Even as her health declined, Wong continued to lead with humor and precision, using her Twitter feed as both a megaphone and a classroom. Her community, rooted in joy, mutual aid, and care, saw disability as culture, expertise, and creative force.
A Lasting Legacy
Alice Wong’s work changed how many talk about disability. Through her writing, teaching, and organizing, she reframed access as love, advocacy as art, and interdependence as power. Her influence stretched across disciplines, from media and publishing to politics and academia, bringing thousands of Disabled people into conversation with one another and into the broader public consciousness.
Her family described her best, “She will be remembered as being a fierce luminary in disability justice, a brilliant writer, editor, and community organizer.”
Wong is survived by her parents, Henry and Bobby; her sisters, Emily and Grace; her beloved cats, Bert and Ernie; and a global community of Disabled creators and activists continuing her work.
Those wishing to honor Alice’s legacy can contribute to her GoFundMe, where proceeds will support the continuation of her life’s mission through the Disability Visibility Project.
As the world mourns her passing, we return to her own words, a reflection of the community she built and the future she imagined, “I want to create a world that is reflective of all of us. This is my life’s work.”
What We Can Learn from Alice
Alice Wong taught us that representation is a form of survival and she reminded us that storytelling is a tool for liberation. Her work challenged the world to look beyond tokenism and toward the full humanity of disabled people, complex, joyful, political, and proud.

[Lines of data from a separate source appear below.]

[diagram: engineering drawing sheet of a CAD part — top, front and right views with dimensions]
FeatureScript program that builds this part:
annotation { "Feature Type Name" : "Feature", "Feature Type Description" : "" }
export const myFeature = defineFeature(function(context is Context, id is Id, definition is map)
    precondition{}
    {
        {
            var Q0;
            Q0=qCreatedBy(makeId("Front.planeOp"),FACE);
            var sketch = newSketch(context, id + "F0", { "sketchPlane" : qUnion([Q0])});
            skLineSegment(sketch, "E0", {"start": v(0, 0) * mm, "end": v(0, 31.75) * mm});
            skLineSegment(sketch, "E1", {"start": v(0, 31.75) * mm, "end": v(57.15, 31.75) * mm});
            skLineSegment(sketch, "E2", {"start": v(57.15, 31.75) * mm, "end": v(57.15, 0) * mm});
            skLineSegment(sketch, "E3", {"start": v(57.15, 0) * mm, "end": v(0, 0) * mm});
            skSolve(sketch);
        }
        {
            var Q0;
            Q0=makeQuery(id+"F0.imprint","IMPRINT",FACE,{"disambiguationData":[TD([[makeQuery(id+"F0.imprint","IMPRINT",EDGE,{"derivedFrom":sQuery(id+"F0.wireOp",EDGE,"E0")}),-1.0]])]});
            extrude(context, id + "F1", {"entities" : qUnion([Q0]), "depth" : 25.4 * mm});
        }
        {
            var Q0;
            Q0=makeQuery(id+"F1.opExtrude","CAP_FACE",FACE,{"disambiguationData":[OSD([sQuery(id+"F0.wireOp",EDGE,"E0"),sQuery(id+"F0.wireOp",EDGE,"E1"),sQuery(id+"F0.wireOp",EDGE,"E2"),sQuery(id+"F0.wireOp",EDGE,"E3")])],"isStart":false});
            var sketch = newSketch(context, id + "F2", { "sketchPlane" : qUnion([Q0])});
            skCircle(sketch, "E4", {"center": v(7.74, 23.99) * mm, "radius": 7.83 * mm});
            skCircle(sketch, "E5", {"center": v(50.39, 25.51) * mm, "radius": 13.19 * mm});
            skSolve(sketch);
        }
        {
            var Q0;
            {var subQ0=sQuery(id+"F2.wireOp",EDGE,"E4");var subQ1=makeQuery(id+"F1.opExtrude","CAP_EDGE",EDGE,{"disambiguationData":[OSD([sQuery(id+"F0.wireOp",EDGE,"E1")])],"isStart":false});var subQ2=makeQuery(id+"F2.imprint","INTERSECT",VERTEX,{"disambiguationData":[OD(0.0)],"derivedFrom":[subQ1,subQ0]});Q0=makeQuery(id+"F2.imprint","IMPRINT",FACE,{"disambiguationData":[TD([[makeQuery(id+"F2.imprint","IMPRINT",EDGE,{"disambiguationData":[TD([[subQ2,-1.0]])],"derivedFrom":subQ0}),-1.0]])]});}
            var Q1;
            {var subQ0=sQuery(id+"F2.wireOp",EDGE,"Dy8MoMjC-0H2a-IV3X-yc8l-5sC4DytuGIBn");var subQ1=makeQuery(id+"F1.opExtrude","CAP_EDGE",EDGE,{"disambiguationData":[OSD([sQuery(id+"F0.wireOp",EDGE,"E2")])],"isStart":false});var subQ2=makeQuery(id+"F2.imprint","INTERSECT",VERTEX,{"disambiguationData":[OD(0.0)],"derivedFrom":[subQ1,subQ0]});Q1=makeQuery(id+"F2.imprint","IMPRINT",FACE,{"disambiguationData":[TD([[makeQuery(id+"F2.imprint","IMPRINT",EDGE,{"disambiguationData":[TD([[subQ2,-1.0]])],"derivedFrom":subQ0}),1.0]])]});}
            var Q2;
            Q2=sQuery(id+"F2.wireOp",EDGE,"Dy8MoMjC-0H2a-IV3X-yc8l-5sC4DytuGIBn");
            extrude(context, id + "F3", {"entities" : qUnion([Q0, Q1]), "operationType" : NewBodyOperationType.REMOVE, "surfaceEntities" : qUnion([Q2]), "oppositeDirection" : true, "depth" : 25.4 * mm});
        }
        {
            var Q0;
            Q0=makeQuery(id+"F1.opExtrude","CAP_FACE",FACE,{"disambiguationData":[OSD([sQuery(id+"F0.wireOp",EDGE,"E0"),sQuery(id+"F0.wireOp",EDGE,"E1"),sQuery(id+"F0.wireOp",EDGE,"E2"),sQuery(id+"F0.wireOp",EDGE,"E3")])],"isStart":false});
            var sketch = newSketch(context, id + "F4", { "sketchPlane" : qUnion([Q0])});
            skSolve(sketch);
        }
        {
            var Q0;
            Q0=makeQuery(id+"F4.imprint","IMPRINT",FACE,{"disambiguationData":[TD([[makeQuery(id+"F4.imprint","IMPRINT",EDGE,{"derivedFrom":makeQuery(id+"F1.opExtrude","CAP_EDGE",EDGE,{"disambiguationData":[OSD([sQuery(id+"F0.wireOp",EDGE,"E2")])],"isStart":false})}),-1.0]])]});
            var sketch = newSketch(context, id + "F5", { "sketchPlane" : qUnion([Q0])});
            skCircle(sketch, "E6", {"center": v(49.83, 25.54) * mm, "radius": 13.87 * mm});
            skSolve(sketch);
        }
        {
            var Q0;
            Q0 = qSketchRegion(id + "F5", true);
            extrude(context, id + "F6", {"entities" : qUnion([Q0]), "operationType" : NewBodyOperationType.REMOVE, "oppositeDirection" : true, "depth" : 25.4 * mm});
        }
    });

From Alice, we learn that access is about dignity, care, and belonging. Accessibility, in her view, was an act of love and solidarity, a way to say, You matter enough for me to think of you.
She showed us that activism can live anywhere, in policy rooms and protest lines, yes, but also in tweets, essays, and the quiet work of community building. Through her projects, she made clear that interdependence is strength, that mutual care is revolutionary, and that vulnerability can coexist with power.
Alice modeled how to lead without leaving anyone behind. Her legacy asks all of us, especially those with privilege and platforms, to amplify Disabled voices, redistribute resources, and move beyond performative inclusion toward real, systemic change.
Her brilliance lay in what she built and in how she built it, collaboratively, creatively, and unapologetically.
To honor Alice is to continue her work, to make disability visible through compassion and equity. In Alice’s own words and the community she cultivated, we find a blueprint for a more accessible and loving world, one where everyone, Disabled or not, has the space to be visible, valued, and free.